[[ EXCERPTED DATA, beginning ]]

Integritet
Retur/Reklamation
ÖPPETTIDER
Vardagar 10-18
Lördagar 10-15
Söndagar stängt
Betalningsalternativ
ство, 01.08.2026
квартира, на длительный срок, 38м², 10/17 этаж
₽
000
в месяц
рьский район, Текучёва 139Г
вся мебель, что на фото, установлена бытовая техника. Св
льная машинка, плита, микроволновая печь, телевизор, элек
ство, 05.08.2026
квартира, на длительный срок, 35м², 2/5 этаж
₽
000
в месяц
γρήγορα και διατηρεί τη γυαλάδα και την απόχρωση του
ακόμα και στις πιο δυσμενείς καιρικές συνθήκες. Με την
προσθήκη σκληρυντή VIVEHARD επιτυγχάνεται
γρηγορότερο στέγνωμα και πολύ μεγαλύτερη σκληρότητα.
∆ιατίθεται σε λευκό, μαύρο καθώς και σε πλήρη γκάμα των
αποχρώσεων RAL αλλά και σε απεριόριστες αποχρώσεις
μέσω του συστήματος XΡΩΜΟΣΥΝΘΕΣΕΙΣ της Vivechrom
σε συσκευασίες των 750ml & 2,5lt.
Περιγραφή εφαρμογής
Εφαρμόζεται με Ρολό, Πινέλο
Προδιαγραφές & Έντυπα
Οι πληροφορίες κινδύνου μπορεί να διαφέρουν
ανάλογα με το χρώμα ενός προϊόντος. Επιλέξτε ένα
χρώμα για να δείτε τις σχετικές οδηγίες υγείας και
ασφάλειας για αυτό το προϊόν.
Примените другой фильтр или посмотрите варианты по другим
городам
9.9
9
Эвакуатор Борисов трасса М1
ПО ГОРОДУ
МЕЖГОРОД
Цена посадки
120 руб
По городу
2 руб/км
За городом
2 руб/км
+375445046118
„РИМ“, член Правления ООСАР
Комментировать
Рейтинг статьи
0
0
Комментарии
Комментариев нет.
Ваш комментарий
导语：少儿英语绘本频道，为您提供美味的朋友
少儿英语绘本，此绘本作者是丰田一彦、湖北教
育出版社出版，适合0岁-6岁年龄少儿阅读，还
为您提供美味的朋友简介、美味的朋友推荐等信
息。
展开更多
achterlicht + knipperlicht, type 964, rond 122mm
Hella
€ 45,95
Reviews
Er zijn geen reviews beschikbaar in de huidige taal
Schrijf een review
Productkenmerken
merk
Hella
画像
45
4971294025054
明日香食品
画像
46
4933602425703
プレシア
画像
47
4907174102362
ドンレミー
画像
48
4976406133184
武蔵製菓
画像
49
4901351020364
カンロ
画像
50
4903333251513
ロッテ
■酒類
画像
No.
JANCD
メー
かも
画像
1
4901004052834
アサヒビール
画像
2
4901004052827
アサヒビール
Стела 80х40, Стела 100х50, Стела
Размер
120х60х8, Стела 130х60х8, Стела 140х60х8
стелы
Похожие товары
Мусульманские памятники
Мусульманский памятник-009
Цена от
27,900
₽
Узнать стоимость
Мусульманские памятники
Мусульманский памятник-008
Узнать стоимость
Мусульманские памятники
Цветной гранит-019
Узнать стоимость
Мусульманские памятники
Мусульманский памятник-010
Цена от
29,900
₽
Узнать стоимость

[[ EXCERPTED DATA, end ]]

TASK TO COMPLETE:
Please transcribe the records above in full, keeping every word.

SOLUTION TO THIS EXERCISE:
Integritet
Retur/Reklamation
ÖPPETTIDER
Vardagar 10-18
Lördagar 10-15
Söndagar stängt
Betalningsalternativ
ство, 01.08.2026
квартира, на длительный срок, 38м², 10/17 этаж
₽
000
в месяц
рьский район, Текучёва 139Г
вся мебель, что на фото, установлена бытовая техника. Св
льная машинка, плита, микроволновая печь, телевизор, элек
ство, 05.08.2026
квартира, на длительный срок, 35м², 2/5 этаж
₽
000
в месяц
γρήγορα και διατηρεί τη γυαλάδα και την απόχρωση του
ακόμα και στις πιο δυσμενείς καιρικές συνθήκες. Με την
προσθήκη σκληρυντή VIVEHARD επιτυγχάνεται
γρηγορότερο στέγνωμα και πολύ μεγαλύτερη σκληρότητα.
∆ιατίθεται σε λευκό, μαύρο καθώς και σε πλήρη γκάμα των
αποχρώσεων RAL αλλά και σε απεριόριστες αποχρώσεις
μέσω του συστήματος XΡΩΜΟΣΥΝΘΕΣΕΙΣ της Vivechrom
σε συσκευασίες των 750ml & 2,5lt.
Περιγραφή εφαρμογής
Εφαρμόζεται με Ρολό, Πινέλο
Προδιαγραφές & Έντυπα
Οι πληροφορίες κινδύνου μπορεί να διαφέρουν
ανάλογα με το χρώμα ενός προϊόντος. Επιλέξτε ένα
χρώμα για να δείτε τις σχετικές οδηγίες υγείας και
ασφάλειας για αυτό το προϊόν.
Примените другой фильтр или посмотрите варианты по другим
городам
9.9
9
Эвакуатор Борисов трасса М1
ПО ГОРОДУ
МЕЖГОРОД
Цена посадки
120 руб
По городу
2 руб/км
За городом
2 руб/км
+375445046118
„РИМ“, член Правления ООСАР
Комментировать
Рейтинг статьи
0
0
Комментарии
Комментариев нет.
Ваш комментарий
导语：少儿英语绘本频道，为您提供美味的朋友
少儿英语绘本，此绘本作者是丰田一彦、湖北教
育出版社出版，适合0岁-6岁年龄少儿阅读，还
为您提供美味的朋友简介、美味的朋友推荐等信
息。
展开更多
achterlicht + knipperlicht, type 964, rond 122mm
Hella
€ 45,95
Reviews
Er zijn geen reviews beschikbaar in de huidige taal
Schrijf een review
Productkenmerken
merk
Hella
画像
45
4971294025054
明日香食品
画像
46
4933602425703
プレシア
画像
47
4907174102362
ドンレミー
画像
48
4976406133184
武蔵製菓
画像
49
4901351020364
カンロ
画像
50
4903333251513
ロッテ
■酒類
画像
No.
JANCD
メー
かも
画像
1
4901004052834
アサヒビール
画像
2
4901004052827
アサヒビール
Стела 80х40, Стела 100х50, Стела
Размер
120х60х8, Стела 130х60х8, Стела 140х60х8
стелы
Похожие товары
Мусульманские памятники
Мусульманский памятник-009
Цена от
27,900
₽
Узнать стоимость
Мусульманские памятники
Мусульманский памятник-008
Узнать стоимость
Мусульманские памятники
Цветной гранит-019
Узнать стоимость
Мусульманские памятники
Мусульманский памятник-010
Цена от
29,900
₽
Узнать стоимость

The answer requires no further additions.